Re: pwm audio on atmega/arduino
« Reply #14 on: May 13, 2013, 05:57:28 PM »
I think that you would have to sum all the instruction from line 58 to 109 (including those in the MultiSU16X16toH16 macro) and multiply them by the instruction cycle period to get the time it takes the code to finish one loop.
In every loop, the counter gets decremented untill it gets to zero.
Then based on the value of rate_counter you can do some more math to get your freq.

So if rate_counter = 255 and *supose* the time it takes to finish one loop is 1ms, then the period of the tremolo is 255*1ms = 0.255ms -> 4Hz

Keep in mind the some macros as the ones that gets the byte from the adc may or may not consume several cycles.

Hope it helps!
--Is there any body out there??--

earthtonesaudio

Re: pwm audio on atmega/arduino
« Reply #15 on: May 13, 2013, 07:56:36 PM »
@sisko: That was my first guess, but I also was wondering if the capture/compare interrupt had something to do with the timing.

Specifically these parts:


Code: [Select]
  TIMSK1 = 0x20; // interrupt on capture interrupt
  ICR1H = (PWM_FREQ >> 8);
  ICR1L = (PWM_FREQ & 0xff);

g_u_e_s_t

Re: pwm audio on atmega/arduino
« Reply #16 on: May 15, 2013, 07:13:02 PM »
everything is driven off the timer1 interrupt.  in the setup routine, the ADC is configured to take a sample everytime the timer1 capture event happens, so this just happens in the background, which makes everything easier and faster.  timer1 is set to interrput every 256*2 clock cycles.  the 2 comes from it running in phase correct mode, so it has to count up, and then back down for a full cycle.  since the arduino runs at 16MHz, this gives 16MHz/512 = 31.25kHz interrupt rate.  so this is the ADC sample rate, the PWM data playback rate, and the data processing rate.
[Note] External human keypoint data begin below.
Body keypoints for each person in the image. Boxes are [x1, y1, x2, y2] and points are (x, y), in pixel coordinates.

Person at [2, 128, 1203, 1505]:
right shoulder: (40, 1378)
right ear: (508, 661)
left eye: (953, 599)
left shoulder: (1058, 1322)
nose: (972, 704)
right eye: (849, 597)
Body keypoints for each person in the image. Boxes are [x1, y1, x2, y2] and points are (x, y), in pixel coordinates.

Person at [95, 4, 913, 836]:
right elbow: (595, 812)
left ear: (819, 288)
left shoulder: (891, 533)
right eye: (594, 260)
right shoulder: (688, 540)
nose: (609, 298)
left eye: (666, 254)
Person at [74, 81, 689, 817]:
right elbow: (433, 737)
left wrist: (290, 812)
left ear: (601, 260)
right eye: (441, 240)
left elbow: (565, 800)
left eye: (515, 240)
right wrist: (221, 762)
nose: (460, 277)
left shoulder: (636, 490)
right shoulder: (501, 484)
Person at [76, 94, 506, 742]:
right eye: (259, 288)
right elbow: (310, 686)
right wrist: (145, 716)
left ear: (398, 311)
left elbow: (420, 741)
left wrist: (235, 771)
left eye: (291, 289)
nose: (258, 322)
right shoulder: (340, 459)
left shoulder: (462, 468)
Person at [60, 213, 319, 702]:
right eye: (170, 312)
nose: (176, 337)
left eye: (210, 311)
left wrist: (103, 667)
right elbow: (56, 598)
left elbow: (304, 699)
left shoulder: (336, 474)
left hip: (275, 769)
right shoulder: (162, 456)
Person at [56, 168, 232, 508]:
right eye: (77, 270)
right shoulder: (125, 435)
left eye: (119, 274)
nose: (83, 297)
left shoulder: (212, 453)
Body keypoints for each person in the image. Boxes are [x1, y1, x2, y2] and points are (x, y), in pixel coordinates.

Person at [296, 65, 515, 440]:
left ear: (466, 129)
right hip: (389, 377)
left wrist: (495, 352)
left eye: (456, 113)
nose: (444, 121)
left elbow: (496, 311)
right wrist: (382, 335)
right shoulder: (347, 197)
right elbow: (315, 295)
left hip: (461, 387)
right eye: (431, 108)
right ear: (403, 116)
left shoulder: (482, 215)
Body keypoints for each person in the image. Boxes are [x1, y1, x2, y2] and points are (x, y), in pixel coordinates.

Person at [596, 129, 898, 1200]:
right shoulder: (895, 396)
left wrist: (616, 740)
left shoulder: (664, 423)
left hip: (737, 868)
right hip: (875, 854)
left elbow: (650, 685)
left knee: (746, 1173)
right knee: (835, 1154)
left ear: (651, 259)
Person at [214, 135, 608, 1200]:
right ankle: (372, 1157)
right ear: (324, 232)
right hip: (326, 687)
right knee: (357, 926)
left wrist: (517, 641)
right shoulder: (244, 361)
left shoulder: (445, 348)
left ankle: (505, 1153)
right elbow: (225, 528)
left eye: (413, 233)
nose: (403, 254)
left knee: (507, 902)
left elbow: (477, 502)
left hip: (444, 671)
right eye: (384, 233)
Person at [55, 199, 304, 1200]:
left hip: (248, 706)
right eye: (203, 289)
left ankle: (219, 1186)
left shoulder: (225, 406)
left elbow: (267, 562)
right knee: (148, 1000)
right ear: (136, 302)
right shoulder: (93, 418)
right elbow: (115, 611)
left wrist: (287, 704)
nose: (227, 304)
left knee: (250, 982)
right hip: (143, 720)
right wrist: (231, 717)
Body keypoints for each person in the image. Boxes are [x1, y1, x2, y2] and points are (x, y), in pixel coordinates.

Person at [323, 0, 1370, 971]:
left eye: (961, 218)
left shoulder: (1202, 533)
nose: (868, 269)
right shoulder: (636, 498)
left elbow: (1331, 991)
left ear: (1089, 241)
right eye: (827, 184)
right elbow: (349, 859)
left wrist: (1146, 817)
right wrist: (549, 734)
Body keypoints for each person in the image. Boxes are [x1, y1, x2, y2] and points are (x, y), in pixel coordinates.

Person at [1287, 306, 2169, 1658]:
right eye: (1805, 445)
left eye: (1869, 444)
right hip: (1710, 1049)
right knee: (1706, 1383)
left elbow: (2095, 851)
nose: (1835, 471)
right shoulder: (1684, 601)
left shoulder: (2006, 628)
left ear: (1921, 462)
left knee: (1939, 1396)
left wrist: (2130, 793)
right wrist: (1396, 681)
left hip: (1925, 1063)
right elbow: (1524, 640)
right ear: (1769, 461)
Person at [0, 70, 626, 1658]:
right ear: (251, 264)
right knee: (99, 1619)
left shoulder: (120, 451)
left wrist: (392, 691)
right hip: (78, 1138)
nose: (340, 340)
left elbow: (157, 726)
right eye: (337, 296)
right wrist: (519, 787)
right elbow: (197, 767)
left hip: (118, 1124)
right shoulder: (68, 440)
in the timer1 interrupt, the data gets processed.  each time the interrupt happens, rate_counter gets decremented, and when it equals 0, the amplitude is modified to the next level of the LFO.  the LFO is stored as a 1k lookup table.  so, for rate = 1, it would take 31.25kHz/1k samples = 31.25Hz to go through the whole lookup table, and get a single cycle.  for rate = 2, this would take twice as long, and so forth.  in the example, rate is initially set to 5, so that gives 31.25Hz/5 = 6.2Hz.  so, as its currently setup, its good for longer LFO times, but starts to loose frequency resolution as you get above a few Hz.

earthtonesaudio

Re: pwm audio on atmega/arduino
« Reply #17 on: May 16, 2013, 08:08:14 AM »
Cheers, thanks.

g_u_e_s_t

Re: pwm audio on atmega/arduino
« Reply #18 on: May 17, 2013, 12:56:10 AM »
i just realized there might be a mistake in the code.  i was messing around with it tonight, and i had to change this line:

int input = (temp2 << 8) | temp1; // make a signed 16b value
to
int input = ((temp2 << 8) | temp1) + 0x8000; // make a signed 16b value

i also changed a bunch of other stuff, so who knows.  but if its giving you trouble, try making that change.  the first line doesnt actually give a signed value, so it probably was a mistake.  the second line does make a signed value

earthtonesaudio

Re: pwm audio on atmega/arduino
« Reply #19 on: June 09, 2013, 05:17:24 PM »
One more question:
If I set the timer1 frequency as in the example, will later calls to analogWrite() be at that frequency?